Gardens
I happened upon this Twitter thread from Maggie Appleton about “digital gardens, personal wikis, and experimental knowledge systems” the other day, and I’ve been reading through some of the linked materials. Here are a few favorites:
- “The Garden and the Stream: A Technopastoral” and “Superpowers Take Time” by Mike Caulfield
- “My blog is a digital garden, not a blog” by Joel Hooks
- “Of Digital Streams, Campfires and Gardens” and “Building a digital garden” by Tom Critchlow
These ideas are really resonating with me at the moment. I think I’ve done a good job at limiting my “stream” exposure to healthy levels—no Facebook, much less Twitter—but I don’t have anything resembling a “garden” right now. After reading the above pieces and a few others, I feel like I could use one. I don’t know that I’ll put a wiki up on my website, as some people in Appleton’s thread have done, but I’m considering an offline one.
Here’s a passage from the first Caulfield post linked above:
I’ve been working with Ward Cunningham, the guy who invented the original wiki back in 1995, on the educational use of this new personal wiki technology for a year and a half now, and I’ve been keeping this personal wiki, which is a collection of both my own stuff and stuff I’ve copied from other websites for over a year now.
I have close to 1,000 articles in my personal wiki at this point. I have maybe 1,000 more scattered on other sites. They are from myself and others, most simple summaries of ideas I encounter, or data, or examples of ideas.

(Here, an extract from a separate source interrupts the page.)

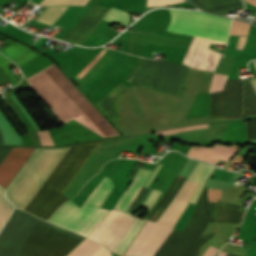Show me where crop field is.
<instances>
[{"label":"crop field","mask_w":256,"mask_h":256,"mask_svg":"<svg viewBox=\"0 0 256 256\" xmlns=\"http://www.w3.org/2000/svg\"><path fill=\"white\" fill-rule=\"evenodd\" d=\"M83 240L15 209L0 233V256H67Z\"/></svg>","instance_id":"1"},{"label":"crop field","mask_w":256,"mask_h":256,"mask_svg":"<svg viewBox=\"0 0 256 256\" xmlns=\"http://www.w3.org/2000/svg\"><path fill=\"white\" fill-rule=\"evenodd\" d=\"M27 79L63 123L73 118L103 137L118 134L54 65Z\"/></svg>","instance_id":"2"},{"label":"crop field","mask_w":256,"mask_h":256,"mask_svg":"<svg viewBox=\"0 0 256 256\" xmlns=\"http://www.w3.org/2000/svg\"><path fill=\"white\" fill-rule=\"evenodd\" d=\"M169 10L171 22L167 30L226 42L230 19L195 11ZM196 37L193 38L183 63L193 68L213 71L221 53L209 49L208 46L210 43L221 45L226 43Z\"/></svg>","instance_id":"3"},{"label":"crop field","mask_w":256,"mask_h":256,"mask_svg":"<svg viewBox=\"0 0 256 256\" xmlns=\"http://www.w3.org/2000/svg\"><path fill=\"white\" fill-rule=\"evenodd\" d=\"M99 142L72 146L25 211L47 220L64 202L70 200L61 193Z\"/></svg>","instance_id":"4"},{"label":"crop field","mask_w":256,"mask_h":256,"mask_svg":"<svg viewBox=\"0 0 256 256\" xmlns=\"http://www.w3.org/2000/svg\"><path fill=\"white\" fill-rule=\"evenodd\" d=\"M69 148L36 149L5 189L8 200L24 210Z\"/></svg>","instance_id":"5"},{"label":"crop field","mask_w":256,"mask_h":256,"mask_svg":"<svg viewBox=\"0 0 256 256\" xmlns=\"http://www.w3.org/2000/svg\"><path fill=\"white\" fill-rule=\"evenodd\" d=\"M196 186L197 183L185 180L159 220L156 223L147 220L124 255L152 256L169 236L177 218L188 205L187 201Z\"/></svg>","instance_id":"6"},{"label":"crop field","mask_w":256,"mask_h":256,"mask_svg":"<svg viewBox=\"0 0 256 256\" xmlns=\"http://www.w3.org/2000/svg\"><path fill=\"white\" fill-rule=\"evenodd\" d=\"M207 189L200 196L197 207L182 233L174 230L155 256H185L197 241L209 220Z\"/></svg>","instance_id":"7"},{"label":"crop field","mask_w":256,"mask_h":256,"mask_svg":"<svg viewBox=\"0 0 256 256\" xmlns=\"http://www.w3.org/2000/svg\"><path fill=\"white\" fill-rule=\"evenodd\" d=\"M243 80L228 79L224 91L210 94L209 121L242 118Z\"/></svg>","instance_id":"8"},{"label":"crop field","mask_w":256,"mask_h":256,"mask_svg":"<svg viewBox=\"0 0 256 256\" xmlns=\"http://www.w3.org/2000/svg\"><path fill=\"white\" fill-rule=\"evenodd\" d=\"M114 184L108 177H104L95 188L88 200L81 208L89 212L85 217L71 230L77 234L87 237L92 229L103 219L109 210L100 208Z\"/></svg>","instance_id":"9"},{"label":"crop field","mask_w":256,"mask_h":256,"mask_svg":"<svg viewBox=\"0 0 256 256\" xmlns=\"http://www.w3.org/2000/svg\"><path fill=\"white\" fill-rule=\"evenodd\" d=\"M136 217L111 209L88 237L106 244L111 250Z\"/></svg>","instance_id":"10"},{"label":"crop field","mask_w":256,"mask_h":256,"mask_svg":"<svg viewBox=\"0 0 256 256\" xmlns=\"http://www.w3.org/2000/svg\"><path fill=\"white\" fill-rule=\"evenodd\" d=\"M12 147H0V163ZM35 148L13 147L0 164V186L4 189L22 167Z\"/></svg>","instance_id":"11"},{"label":"crop field","mask_w":256,"mask_h":256,"mask_svg":"<svg viewBox=\"0 0 256 256\" xmlns=\"http://www.w3.org/2000/svg\"><path fill=\"white\" fill-rule=\"evenodd\" d=\"M87 213L71 201L65 203L48 221L71 230Z\"/></svg>","instance_id":"12"},{"label":"crop field","mask_w":256,"mask_h":256,"mask_svg":"<svg viewBox=\"0 0 256 256\" xmlns=\"http://www.w3.org/2000/svg\"><path fill=\"white\" fill-rule=\"evenodd\" d=\"M240 208L241 206L239 205L210 203L209 222L239 224L243 214V212L240 211Z\"/></svg>","instance_id":"13"},{"label":"crop field","mask_w":256,"mask_h":256,"mask_svg":"<svg viewBox=\"0 0 256 256\" xmlns=\"http://www.w3.org/2000/svg\"><path fill=\"white\" fill-rule=\"evenodd\" d=\"M236 149L215 145L214 148L191 147L187 156L204 160L216 165L219 159L228 161Z\"/></svg>","instance_id":"14"},{"label":"crop field","mask_w":256,"mask_h":256,"mask_svg":"<svg viewBox=\"0 0 256 256\" xmlns=\"http://www.w3.org/2000/svg\"><path fill=\"white\" fill-rule=\"evenodd\" d=\"M151 171L139 168L134 181L130 184V186L127 188V190L124 192V194L119 199L117 205L115 208L125 211L127 206L130 204L131 200L133 199L136 192L139 190L140 186L145 184L147 178L149 177Z\"/></svg>","instance_id":"15"},{"label":"crop field","mask_w":256,"mask_h":256,"mask_svg":"<svg viewBox=\"0 0 256 256\" xmlns=\"http://www.w3.org/2000/svg\"><path fill=\"white\" fill-rule=\"evenodd\" d=\"M100 246L101 245L86 239L74 251H72L68 256H90ZM91 256H111V255H110V251L108 249L101 246Z\"/></svg>","instance_id":"16"},{"label":"crop field","mask_w":256,"mask_h":256,"mask_svg":"<svg viewBox=\"0 0 256 256\" xmlns=\"http://www.w3.org/2000/svg\"><path fill=\"white\" fill-rule=\"evenodd\" d=\"M213 166L206 165L204 163L198 162L190 176L188 177V180L195 181L200 183L199 186L197 187L196 191L194 192L193 196L189 200V202L195 203L201 189L203 187L204 181L206 177L209 175V173L212 171Z\"/></svg>","instance_id":"17"},{"label":"crop field","mask_w":256,"mask_h":256,"mask_svg":"<svg viewBox=\"0 0 256 256\" xmlns=\"http://www.w3.org/2000/svg\"><path fill=\"white\" fill-rule=\"evenodd\" d=\"M185 180L184 177L177 176L171 187L169 188L166 196L162 199L159 206L156 208V210L153 212V214L150 216V220H153L156 222L158 217L161 215V213L164 211V209L167 207V205L171 202V200L175 197L177 194L180 186L182 185L183 181Z\"/></svg>","instance_id":"18"},{"label":"crop field","mask_w":256,"mask_h":256,"mask_svg":"<svg viewBox=\"0 0 256 256\" xmlns=\"http://www.w3.org/2000/svg\"><path fill=\"white\" fill-rule=\"evenodd\" d=\"M145 222L144 219L137 218L129 227V229L126 231V233L123 235V237L119 240L116 247L113 249V252L122 255L128 244L131 242V240L134 238V236L139 231L142 224ZM130 245V244H129ZM128 248V247H127Z\"/></svg>","instance_id":"19"},{"label":"crop field","mask_w":256,"mask_h":256,"mask_svg":"<svg viewBox=\"0 0 256 256\" xmlns=\"http://www.w3.org/2000/svg\"><path fill=\"white\" fill-rule=\"evenodd\" d=\"M256 67V60L253 61ZM256 92V79H249ZM248 79H245V115H256V94Z\"/></svg>","instance_id":"20"},{"label":"crop field","mask_w":256,"mask_h":256,"mask_svg":"<svg viewBox=\"0 0 256 256\" xmlns=\"http://www.w3.org/2000/svg\"><path fill=\"white\" fill-rule=\"evenodd\" d=\"M67 7H47L37 21L52 25L53 22L66 10Z\"/></svg>","instance_id":"21"},{"label":"crop field","mask_w":256,"mask_h":256,"mask_svg":"<svg viewBox=\"0 0 256 256\" xmlns=\"http://www.w3.org/2000/svg\"><path fill=\"white\" fill-rule=\"evenodd\" d=\"M103 20L118 22L126 26L129 21V16L127 13L112 7L110 11L105 15Z\"/></svg>","instance_id":"22"},{"label":"crop field","mask_w":256,"mask_h":256,"mask_svg":"<svg viewBox=\"0 0 256 256\" xmlns=\"http://www.w3.org/2000/svg\"><path fill=\"white\" fill-rule=\"evenodd\" d=\"M13 206L7 201L4 190L0 188V229L13 210Z\"/></svg>","instance_id":"23"},{"label":"crop field","mask_w":256,"mask_h":256,"mask_svg":"<svg viewBox=\"0 0 256 256\" xmlns=\"http://www.w3.org/2000/svg\"><path fill=\"white\" fill-rule=\"evenodd\" d=\"M215 235L214 234H208L200 236L198 241L195 243V245L192 247V249L187 253L186 256H199L201 248Z\"/></svg>","instance_id":"24"},{"label":"crop field","mask_w":256,"mask_h":256,"mask_svg":"<svg viewBox=\"0 0 256 256\" xmlns=\"http://www.w3.org/2000/svg\"><path fill=\"white\" fill-rule=\"evenodd\" d=\"M249 24L240 22L238 20H232L231 29L229 35H247L249 30Z\"/></svg>","instance_id":"25"},{"label":"crop field","mask_w":256,"mask_h":256,"mask_svg":"<svg viewBox=\"0 0 256 256\" xmlns=\"http://www.w3.org/2000/svg\"><path fill=\"white\" fill-rule=\"evenodd\" d=\"M88 0H43L40 5L59 6V5H85Z\"/></svg>","instance_id":"26"},{"label":"crop field","mask_w":256,"mask_h":256,"mask_svg":"<svg viewBox=\"0 0 256 256\" xmlns=\"http://www.w3.org/2000/svg\"><path fill=\"white\" fill-rule=\"evenodd\" d=\"M226 77L227 76L225 75L214 73L210 87V93L223 90Z\"/></svg>","instance_id":"27"},{"label":"crop field","mask_w":256,"mask_h":256,"mask_svg":"<svg viewBox=\"0 0 256 256\" xmlns=\"http://www.w3.org/2000/svg\"><path fill=\"white\" fill-rule=\"evenodd\" d=\"M160 193L161 191L153 189L150 196L148 197L146 202L143 204V207L147 208L149 211V209L152 207V205L154 204V202L156 201Z\"/></svg>","instance_id":"28"},{"label":"crop field","mask_w":256,"mask_h":256,"mask_svg":"<svg viewBox=\"0 0 256 256\" xmlns=\"http://www.w3.org/2000/svg\"><path fill=\"white\" fill-rule=\"evenodd\" d=\"M185 0H148L147 6L166 5L178 2H184Z\"/></svg>","instance_id":"29"},{"label":"crop field","mask_w":256,"mask_h":256,"mask_svg":"<svg viewBox=\"0 0 256 256\" xmlns=\"http://www.w3.org/2000/svg\"><path fill=\"white\" fill-rule=\"evenodd\" d=\"M48 132L47 131L37 132L42 145H54Z\"/></svg>","instance_id":"30"},{"label":"crop field","mask_w":256,"mask_h":256,"mask_svg":"<svg viewBox=\"0 0 256 256\" xmlns=\"http://www.w3.org/2000/svg\"><path fill=\"white\" fill-rule=\"evenodd\" d=\"M217 252H218V249L210 246L203 256H215Z\"/></svg>","instance_id":"31"},{"label":"crop field","mask_w":256,"mask_h":256,"mask_svg":"<svg viewBox=\"0 0 256 256\" xmlns=\"http://www.w3.org/2000/svg\"><path fill=\"white\" fill-rule=\"evenodd\" d=\"M245 39H246V36H240V37H239V41H238V44H237V48H236V49L242 50L243 44H244V42H245Z\"/></svg>","instance_id":"32"},{"label":"crop field","mask_w":256,"mask_h":256,"mask_svg":"<svg viewBox=\"0 0 256 256\" xmlns=\"http://www.w3.org/2000/svg\"><path fill=\"white\" fill-rule=\"evenodd\" d=\"M161 164L159 163L156 170L154 171L153 175L151 176V178L149 179L148 183L146 184L147 187H149L153 177L155 176V174L158 172L159 168H160Z\"/></svg>","instance_id":"33"},{"label":"crop field","mask_w":256,"mask_h":256,"mask_svg":"<svg viewBox=\"0 0 256 256\" xmlns=\"http://www.w3.org/2000/svg\"><path fill=\"white\" fill-rule=\"evenodd\" d=\"M245 1H248V2H250V3L254 4V5H256V0H245Z\"/></svg>","instance_id":"34"},{"label":"crop field","mask_w":256,"mask_h":256,"mask_svg":"<svg viewBox=\"0 0 256 256\" xmlns=\"http://www.w3.org/2000/svg\"><path fill=\"white\" fill-rule=\"evenodd\" d=\"M0 144H3L2 134L0 132Z\"/></svg>","instance_id":"35"},{"label":"crop field","mask_w":256,"mask_h":256,"mask_svg":"<svg viewBox=\"0 0 256 256\" xmlns=\"http://www.w3.org/2000/svg\"><path fill=\"white\" fill-rule=\"evenodd\" d=\"M219 256H226V253H224V252H220V254H219Z\"/></svg>","instance_id":"36"},{"label":"crop field","mask_w":256,"mask_h":256,"mask_svg":"<svg viewBox=\"0 0 256 256\" xmlns=\"http://www.w3.org/2000/svg\"><path fill=\"white\" fill-rule=\"evenodd\" d=\"M227 256H234V255L227 254Z\"/></svg>","instance_id":"37"},{"label":"crop field","mask_w":256,"mask_h":256,"mask_svg":"<svg viewBox=\"0 0 256 256\" xmlns=\"http://www.w3.org/2000/svg\"><path fill=\"white\" fill-rule=\"evenodd\" d=\"M158 132V131H157Z\"/></svg>","instance_id":"38"}]
</instances>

Some are the result of afternoon-long rainy Saturday coffee shop investigations, but most are like what I have just showed you here, simple knowledge that builds complexity through linking.
And when you get to that point, where you’ve mapped out 1000s of articles of your own knowledge you start to see impacts on your thought that are very hard to describe.
Over time these things you write up start to form a deep network that helps you think.
(I recommend reading that post in its entirety for the context, along with examples of how Caulfield uses his personal wiki.)
I haven’t decided yet how I’m going to do this. I’ve had VoodooPad for years, though it seems like it’s since been purchased by another company and the reviews for the iOS version don’t inspire confidence. I could fall back to using Scrivener, whose quirks I’ve grown accustomed to from years of NaNoWriMo projects, though I imagine it would be somewhat unwieldy for managing a wiki. But I’m going to start a garden, somehow or another.